* [Exercise instructions]: Once the line containing "Runoff Volume (cf), catchment14: 30000" is found in the entries below, restate it and each following line word for word, stopping after the line containing "NC Runoff Volume".

* [Records for the exercise]:
****************************************

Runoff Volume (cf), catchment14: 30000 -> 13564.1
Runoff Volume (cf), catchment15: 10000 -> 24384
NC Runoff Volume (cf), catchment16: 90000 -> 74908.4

****************************************

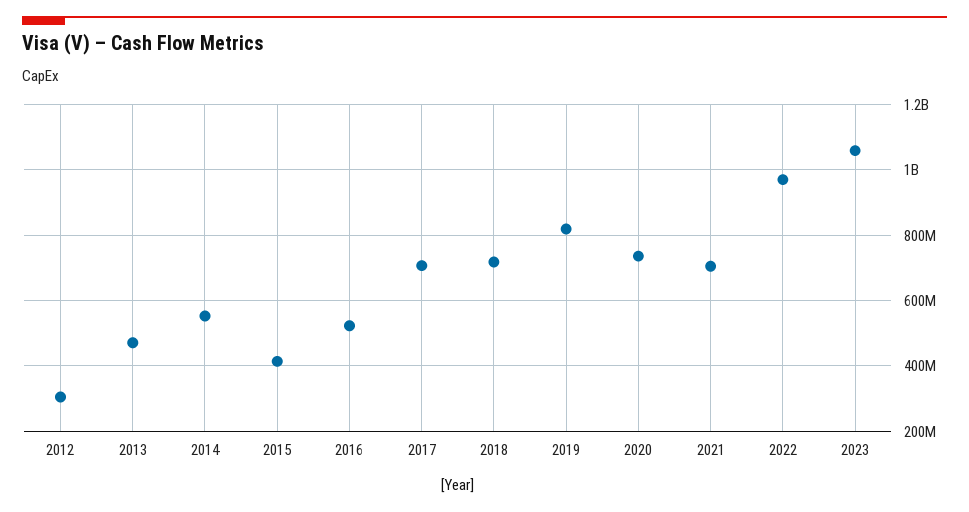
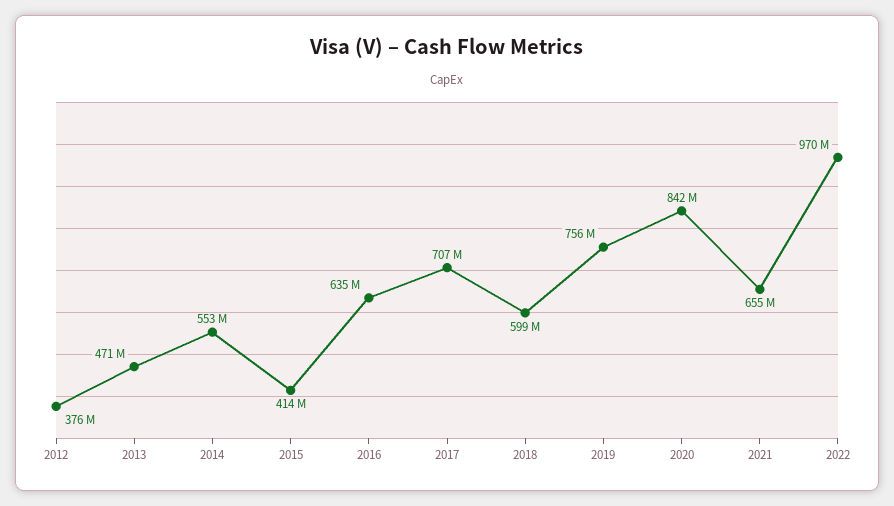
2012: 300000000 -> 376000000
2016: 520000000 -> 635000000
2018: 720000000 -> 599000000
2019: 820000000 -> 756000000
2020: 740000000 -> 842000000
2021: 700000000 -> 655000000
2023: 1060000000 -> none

****************************************

* [Exercise answer]:
Runoff Volume (cf), catchment14: 30000 -> 13564.1
Runoff Volume (cf), catchment15: 10000 -> 24384
NC Runoff Volume (cf), catchment16: 90000 -> 74908.4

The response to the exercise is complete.